ContainerConfig errors (docker-compose v1 bug)
If you see KeyError: 'ContainerConfig', compose tried to recreate a dependency container and corrupted it. Recovery:
cd /home/ubuntu/health-predict/mlops-services docker compose --env-file /home/ubuntu/health-predict/.env down docker compose --env-file /home/ubuntu/health-predict/.env up -d
The pgdata volume survives down/up, so no data is lost.
Prevention: Never run docker-compose up -d <service> without --no-deps when targeting a single service.
ECR secret creation failed
Check that AWS credentials are valid:
aws sts get-caller-identity
If credentials are fine, create the secret manually:
ECR_TOKEN=$(aws ecr get-login-password --region us-east-1)
kubectl create secret docker-registry ecr-registry-key \
--docker-server=692133751630.dkr.ecr.us-east-1.amazonaws.com \
--docker-username=AWS --docker-password="${ECR_TOKEN}"
Note: ECR tokens expire after 12 hours. If the cluster has been running for a while, delete and recreate the secret:
kubectl delete secret ecr-registry-key
Then recreate with the commands above.
Airflow not healthy after startup
The scheduler can take 30-60 seconds after container start. Wait and retry:
curl -s http://localhost:8080/health
Partial failure — only one service is down
Restart just that service without touching dependencies:
cd /home/ubuntu/health-predict/mlops-services docker compose --env-file /home/ubuntu/health-predict/.env up -d --no-deps <service>
If the container is corrupted, force-remove it first:
docker rm -f <container_name> docker compose --env-file /home/ubuntu/health-predict/.env up -d --no-deps <service>

» **RECORDS SHOWN**
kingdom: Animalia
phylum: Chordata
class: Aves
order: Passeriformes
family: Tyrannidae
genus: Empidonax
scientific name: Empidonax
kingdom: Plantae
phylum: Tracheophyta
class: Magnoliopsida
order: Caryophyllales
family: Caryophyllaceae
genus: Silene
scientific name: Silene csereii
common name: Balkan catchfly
--
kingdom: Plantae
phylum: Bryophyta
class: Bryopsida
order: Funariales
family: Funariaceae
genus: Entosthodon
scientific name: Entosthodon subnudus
--
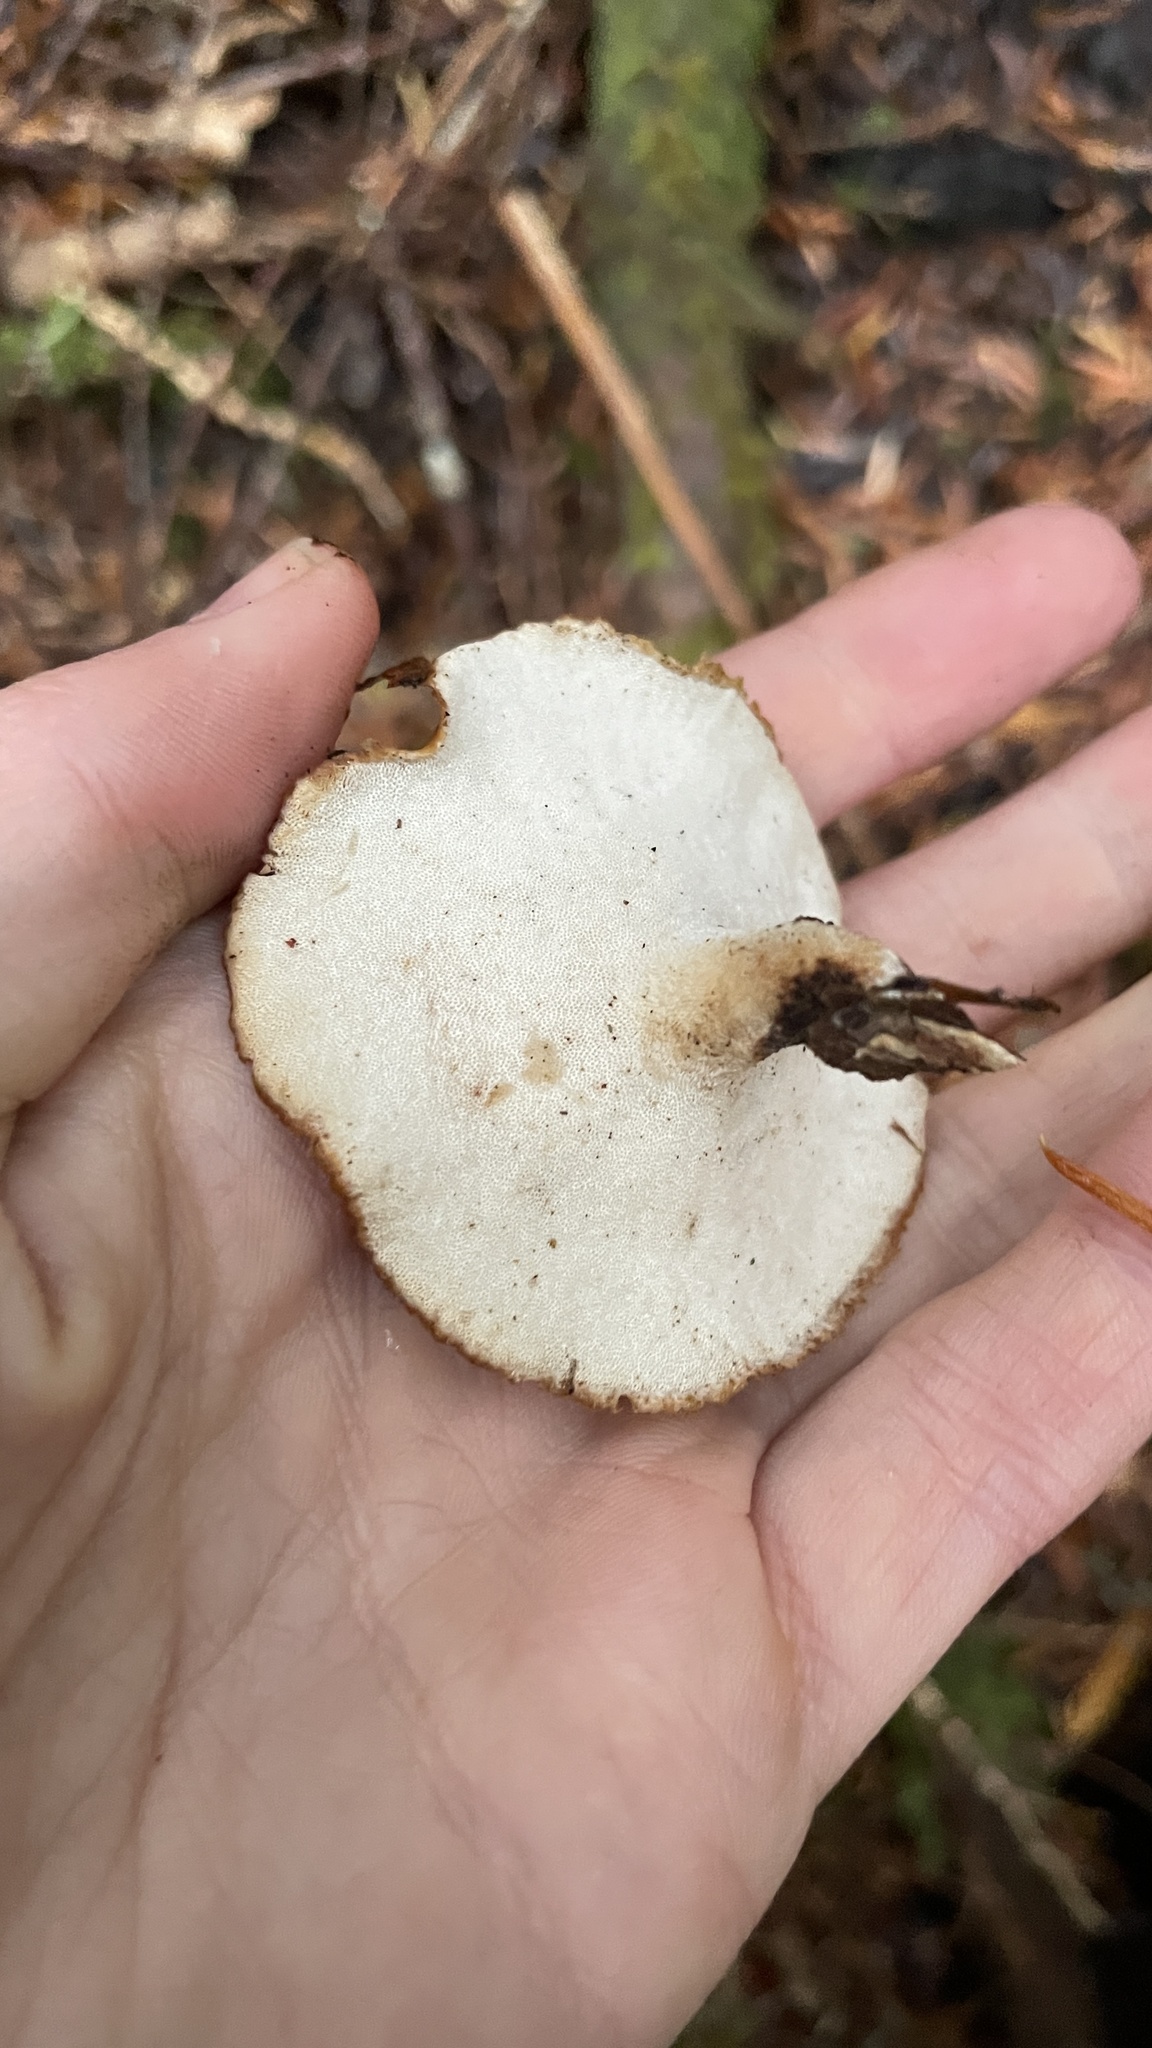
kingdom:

» **OBJECTIVES**
(A) Copy out everything in the troubleshooting text from "kubectl create secret" down to "the commands above.", word for word.
(B) Answer these questions using the troubleshooting text.
(i) After how many hours do ECR tokens expire?
(ii) How many seconds can the Airflow scheduler take after container start?
(iii) Which volume survives down/up?

» **RESPONSES**
(A)
kubectl create secret docker-registry ecr-registry-key \
--docker-server=692133751630.dkr.ecr.us-east-1.amazonaws.com \
--docker-username=AWS --docker-password="${ECR_TOKEN}"
Note: ECR tokens expire after 12 hours. If the cluster has been running for a while, delete and recreate the secret:
kubectl delete secret ecr-registry-key
Then recreate with the commands above.

(B)
(i) 12 hours
(ii) 30-60 seconds
(iii) The pgdata volume